What is it?
It is a unit-linked insurance plan (Ulip) available for a fixed term of 10 years. In this plan, you need to pay the premiums only for the first five years.
What do you get?
You have two death benefit options to choose from: the first gives your beneficiary the higher of the sum assured and the fund value upon your death; the second gives both the fund value and the sum assured upon your death. The second option also has an in-built accidental death cover, where the sum assured doubles in case of death due to an accident. However, there is a charge for this in-built cover. The sum assured is fixed at 10 times the annual premium if you are between 18-44 years of age and seven times the annual premium if you are above 45 years of age.
On maturity you get back the fund value. The policy also gives you a settlement option, where you can keep your corpus invested up to five years after maturity. You can withdraw a part of the corpus periodically or you can withdraw in lump sum. During this period, life cover is not available.
This policy has zero allocation charges. Policy allocation charge is the charge that gets deducted straight from the premium before any money is invested or buys you an insurance cover. Here the entire premium gets invested.
The policy administration charge is 0.5% of the annual premium and is capped at Rs 6,000 per annum. Because of this cap the effect of policy administration charge minimizes if you choose a higher premium.

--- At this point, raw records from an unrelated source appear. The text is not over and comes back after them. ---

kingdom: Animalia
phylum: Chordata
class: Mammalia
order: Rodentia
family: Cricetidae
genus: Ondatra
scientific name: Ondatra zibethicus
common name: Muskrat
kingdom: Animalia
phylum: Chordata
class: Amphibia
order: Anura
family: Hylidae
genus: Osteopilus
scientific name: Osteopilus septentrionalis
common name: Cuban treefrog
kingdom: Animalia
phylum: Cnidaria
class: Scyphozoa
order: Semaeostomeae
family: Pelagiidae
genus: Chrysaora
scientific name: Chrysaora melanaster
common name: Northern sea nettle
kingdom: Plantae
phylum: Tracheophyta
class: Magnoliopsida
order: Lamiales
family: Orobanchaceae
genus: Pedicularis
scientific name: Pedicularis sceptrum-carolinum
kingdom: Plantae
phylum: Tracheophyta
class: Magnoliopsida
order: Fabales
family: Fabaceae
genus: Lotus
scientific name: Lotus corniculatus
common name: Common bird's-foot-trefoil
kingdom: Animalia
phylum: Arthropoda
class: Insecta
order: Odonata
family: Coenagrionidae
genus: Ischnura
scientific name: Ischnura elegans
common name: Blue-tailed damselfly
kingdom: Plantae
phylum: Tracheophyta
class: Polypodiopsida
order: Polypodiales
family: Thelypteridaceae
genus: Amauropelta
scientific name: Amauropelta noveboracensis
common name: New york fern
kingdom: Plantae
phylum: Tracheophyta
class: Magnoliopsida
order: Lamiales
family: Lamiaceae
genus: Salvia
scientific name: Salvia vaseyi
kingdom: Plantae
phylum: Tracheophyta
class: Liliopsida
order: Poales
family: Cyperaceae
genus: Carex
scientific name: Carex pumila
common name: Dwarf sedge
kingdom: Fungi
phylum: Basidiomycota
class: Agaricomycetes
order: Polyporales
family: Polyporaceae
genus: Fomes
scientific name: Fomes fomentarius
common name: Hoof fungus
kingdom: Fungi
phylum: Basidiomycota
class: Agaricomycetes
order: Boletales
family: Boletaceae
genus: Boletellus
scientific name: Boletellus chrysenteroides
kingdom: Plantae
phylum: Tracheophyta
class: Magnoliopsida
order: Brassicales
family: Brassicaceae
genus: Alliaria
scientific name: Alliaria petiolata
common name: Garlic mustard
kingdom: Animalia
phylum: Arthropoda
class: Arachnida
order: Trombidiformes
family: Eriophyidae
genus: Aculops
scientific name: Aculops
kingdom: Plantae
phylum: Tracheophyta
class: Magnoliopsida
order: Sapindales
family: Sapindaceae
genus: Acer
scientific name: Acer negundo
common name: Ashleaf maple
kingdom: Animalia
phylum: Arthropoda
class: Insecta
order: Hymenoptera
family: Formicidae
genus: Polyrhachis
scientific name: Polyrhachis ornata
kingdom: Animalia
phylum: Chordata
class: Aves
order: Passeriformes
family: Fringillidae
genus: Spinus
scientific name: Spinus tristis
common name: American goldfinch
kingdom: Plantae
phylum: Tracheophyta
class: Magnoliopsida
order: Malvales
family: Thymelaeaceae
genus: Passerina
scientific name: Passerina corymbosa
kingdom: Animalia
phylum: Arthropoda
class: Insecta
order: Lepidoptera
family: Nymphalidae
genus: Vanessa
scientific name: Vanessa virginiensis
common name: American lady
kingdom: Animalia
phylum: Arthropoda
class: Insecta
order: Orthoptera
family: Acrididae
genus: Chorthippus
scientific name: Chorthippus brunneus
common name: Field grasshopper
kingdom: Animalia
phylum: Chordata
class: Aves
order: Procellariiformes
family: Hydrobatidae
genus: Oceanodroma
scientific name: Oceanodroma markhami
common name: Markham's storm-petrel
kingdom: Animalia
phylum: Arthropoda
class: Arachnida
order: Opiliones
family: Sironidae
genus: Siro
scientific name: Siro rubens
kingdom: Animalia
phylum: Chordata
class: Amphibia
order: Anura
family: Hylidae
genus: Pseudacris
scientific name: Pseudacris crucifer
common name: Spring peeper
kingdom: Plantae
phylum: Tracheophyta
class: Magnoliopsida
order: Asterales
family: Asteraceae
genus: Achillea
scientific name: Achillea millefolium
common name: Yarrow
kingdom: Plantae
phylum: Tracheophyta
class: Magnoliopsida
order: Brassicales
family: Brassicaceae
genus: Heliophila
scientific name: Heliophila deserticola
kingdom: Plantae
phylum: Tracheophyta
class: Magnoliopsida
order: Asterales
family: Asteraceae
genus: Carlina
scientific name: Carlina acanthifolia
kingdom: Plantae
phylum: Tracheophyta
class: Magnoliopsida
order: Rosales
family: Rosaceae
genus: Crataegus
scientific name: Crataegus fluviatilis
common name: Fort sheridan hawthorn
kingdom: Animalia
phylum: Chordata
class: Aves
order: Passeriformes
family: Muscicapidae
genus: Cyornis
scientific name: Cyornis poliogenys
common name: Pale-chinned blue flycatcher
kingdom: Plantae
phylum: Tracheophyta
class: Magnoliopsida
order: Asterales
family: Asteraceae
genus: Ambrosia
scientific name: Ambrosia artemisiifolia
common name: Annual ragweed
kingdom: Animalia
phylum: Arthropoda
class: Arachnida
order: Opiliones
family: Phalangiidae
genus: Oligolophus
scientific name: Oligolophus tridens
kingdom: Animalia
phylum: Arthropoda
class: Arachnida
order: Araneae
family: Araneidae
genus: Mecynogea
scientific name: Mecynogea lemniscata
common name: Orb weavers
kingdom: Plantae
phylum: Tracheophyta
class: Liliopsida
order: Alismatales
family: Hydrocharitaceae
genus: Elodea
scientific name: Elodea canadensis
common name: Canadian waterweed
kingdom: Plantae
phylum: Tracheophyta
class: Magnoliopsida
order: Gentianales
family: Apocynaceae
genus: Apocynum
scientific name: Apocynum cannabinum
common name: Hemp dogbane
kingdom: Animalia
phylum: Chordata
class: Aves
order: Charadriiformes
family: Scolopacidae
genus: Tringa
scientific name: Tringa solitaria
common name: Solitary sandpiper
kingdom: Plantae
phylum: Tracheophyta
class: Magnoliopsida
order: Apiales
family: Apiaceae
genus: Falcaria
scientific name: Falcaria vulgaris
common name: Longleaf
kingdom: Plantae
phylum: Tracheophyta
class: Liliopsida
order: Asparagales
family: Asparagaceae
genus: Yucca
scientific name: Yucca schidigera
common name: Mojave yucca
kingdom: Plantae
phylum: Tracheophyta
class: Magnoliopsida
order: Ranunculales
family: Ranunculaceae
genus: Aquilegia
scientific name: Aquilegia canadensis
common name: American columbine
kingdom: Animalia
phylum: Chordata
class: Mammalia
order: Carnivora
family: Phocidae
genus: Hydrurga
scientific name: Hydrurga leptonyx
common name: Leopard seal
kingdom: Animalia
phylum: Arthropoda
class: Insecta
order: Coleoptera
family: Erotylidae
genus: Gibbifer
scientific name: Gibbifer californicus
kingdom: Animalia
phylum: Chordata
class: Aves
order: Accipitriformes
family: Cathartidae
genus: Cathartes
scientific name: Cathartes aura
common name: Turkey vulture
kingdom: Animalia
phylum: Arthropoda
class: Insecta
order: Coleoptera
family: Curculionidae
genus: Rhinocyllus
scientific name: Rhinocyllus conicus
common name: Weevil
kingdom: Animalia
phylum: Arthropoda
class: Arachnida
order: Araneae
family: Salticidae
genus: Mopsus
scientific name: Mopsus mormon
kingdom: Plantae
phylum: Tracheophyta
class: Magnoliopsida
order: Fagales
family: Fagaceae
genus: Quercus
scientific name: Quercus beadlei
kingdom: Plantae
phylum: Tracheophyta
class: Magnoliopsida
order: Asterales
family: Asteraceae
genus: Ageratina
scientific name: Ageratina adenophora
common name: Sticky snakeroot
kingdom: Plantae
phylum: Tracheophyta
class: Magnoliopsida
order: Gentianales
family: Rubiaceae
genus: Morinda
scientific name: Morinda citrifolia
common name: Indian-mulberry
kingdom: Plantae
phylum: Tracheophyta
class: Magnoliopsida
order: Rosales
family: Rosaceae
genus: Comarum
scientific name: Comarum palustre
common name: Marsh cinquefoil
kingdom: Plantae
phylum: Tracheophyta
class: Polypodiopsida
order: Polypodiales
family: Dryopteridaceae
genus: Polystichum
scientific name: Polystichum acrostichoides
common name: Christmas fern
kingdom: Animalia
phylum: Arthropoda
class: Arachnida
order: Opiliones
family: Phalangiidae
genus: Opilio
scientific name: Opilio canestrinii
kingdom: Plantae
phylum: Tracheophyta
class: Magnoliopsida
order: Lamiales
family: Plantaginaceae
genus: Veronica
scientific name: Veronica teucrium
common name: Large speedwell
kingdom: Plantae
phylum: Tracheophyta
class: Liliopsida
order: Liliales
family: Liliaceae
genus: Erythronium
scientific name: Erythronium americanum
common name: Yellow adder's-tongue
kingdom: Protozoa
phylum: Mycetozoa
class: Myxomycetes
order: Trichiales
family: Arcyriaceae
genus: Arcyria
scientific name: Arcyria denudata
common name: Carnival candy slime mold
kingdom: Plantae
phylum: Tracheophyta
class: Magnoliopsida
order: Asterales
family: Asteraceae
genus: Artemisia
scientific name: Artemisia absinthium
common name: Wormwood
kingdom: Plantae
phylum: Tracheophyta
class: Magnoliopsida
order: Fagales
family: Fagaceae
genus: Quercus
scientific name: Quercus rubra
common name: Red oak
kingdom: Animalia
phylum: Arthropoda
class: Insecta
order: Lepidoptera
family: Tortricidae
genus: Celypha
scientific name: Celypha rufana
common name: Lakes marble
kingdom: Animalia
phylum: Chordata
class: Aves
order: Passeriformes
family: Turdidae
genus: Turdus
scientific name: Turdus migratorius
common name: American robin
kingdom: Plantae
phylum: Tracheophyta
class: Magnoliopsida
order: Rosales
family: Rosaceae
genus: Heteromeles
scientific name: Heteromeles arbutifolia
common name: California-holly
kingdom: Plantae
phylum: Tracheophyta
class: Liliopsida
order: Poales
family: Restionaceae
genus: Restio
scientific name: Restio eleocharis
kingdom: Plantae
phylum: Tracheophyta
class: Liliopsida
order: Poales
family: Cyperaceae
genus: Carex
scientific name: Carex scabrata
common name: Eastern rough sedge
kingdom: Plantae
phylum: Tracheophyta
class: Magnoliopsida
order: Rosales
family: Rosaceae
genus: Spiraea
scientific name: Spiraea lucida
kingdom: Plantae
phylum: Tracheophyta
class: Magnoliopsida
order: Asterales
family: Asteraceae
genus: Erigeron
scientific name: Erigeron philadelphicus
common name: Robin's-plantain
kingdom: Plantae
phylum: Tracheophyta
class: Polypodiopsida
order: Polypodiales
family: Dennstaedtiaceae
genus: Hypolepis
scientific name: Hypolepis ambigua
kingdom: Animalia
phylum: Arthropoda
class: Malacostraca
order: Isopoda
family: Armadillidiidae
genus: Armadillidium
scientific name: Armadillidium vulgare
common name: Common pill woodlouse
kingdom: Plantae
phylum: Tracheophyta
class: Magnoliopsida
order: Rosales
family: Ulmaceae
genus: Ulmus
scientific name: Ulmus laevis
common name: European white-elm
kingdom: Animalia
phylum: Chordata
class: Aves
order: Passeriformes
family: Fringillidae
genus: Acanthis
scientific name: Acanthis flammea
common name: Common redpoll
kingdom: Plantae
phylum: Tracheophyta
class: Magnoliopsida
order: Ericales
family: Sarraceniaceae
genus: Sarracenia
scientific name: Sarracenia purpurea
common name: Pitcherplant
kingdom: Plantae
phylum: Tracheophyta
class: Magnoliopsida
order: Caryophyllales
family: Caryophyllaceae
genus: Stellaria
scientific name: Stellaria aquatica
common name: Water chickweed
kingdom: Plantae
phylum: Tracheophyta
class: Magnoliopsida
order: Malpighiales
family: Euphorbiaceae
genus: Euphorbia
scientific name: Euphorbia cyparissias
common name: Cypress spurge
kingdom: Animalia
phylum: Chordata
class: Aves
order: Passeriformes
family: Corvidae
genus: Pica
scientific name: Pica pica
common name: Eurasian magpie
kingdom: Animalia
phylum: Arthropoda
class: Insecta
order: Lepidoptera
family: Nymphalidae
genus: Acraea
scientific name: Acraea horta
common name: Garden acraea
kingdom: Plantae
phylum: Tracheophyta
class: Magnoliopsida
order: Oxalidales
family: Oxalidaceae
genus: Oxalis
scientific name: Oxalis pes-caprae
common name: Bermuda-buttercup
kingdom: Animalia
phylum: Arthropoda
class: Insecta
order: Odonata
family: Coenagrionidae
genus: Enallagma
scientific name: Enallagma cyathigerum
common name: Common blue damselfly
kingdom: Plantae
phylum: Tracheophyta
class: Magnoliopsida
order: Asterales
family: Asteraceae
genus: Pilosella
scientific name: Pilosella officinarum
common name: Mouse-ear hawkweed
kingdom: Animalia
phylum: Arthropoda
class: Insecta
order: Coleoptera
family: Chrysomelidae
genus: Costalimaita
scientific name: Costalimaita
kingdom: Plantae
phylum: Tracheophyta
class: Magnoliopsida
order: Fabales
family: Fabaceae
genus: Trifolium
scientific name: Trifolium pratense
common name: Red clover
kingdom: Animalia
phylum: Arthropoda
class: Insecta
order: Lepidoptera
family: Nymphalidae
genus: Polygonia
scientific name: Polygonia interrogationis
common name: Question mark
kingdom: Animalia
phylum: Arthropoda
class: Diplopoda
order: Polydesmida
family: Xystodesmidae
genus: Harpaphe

Other charges in the policy drag the returns down. Let’s take an example of a 35-year-old paying an annual premium of Rs 10 lakh. The sum assured in this case will be Rs 1 crore. Assuming he chooses an equity fund and the fund grows at an assumed rate of 10%, under the death benefit option one, the policyholder will get a maturity corpus of Rs 92.98 lakh. This is a return of 7.98%. In the second option, the policyholder will get Rs 89.02 lakh or a return of 7.41%. But if you take a lower premium of say Rs 50,000 per annum, even the first option will generate a return of just 6.32%.
Mint money take
Since we recommend type II Ulips that offer both the fund value and the sum assured on death, we took the second option of this plan and compared it with a term plus mutual fund combination. Assuming the mutual fund charges a fund management charge of 2% per annum, the investor is better off buying a term plan. This example, however, doesn’t take into consideration the double sum assured benefit on account of accidental death.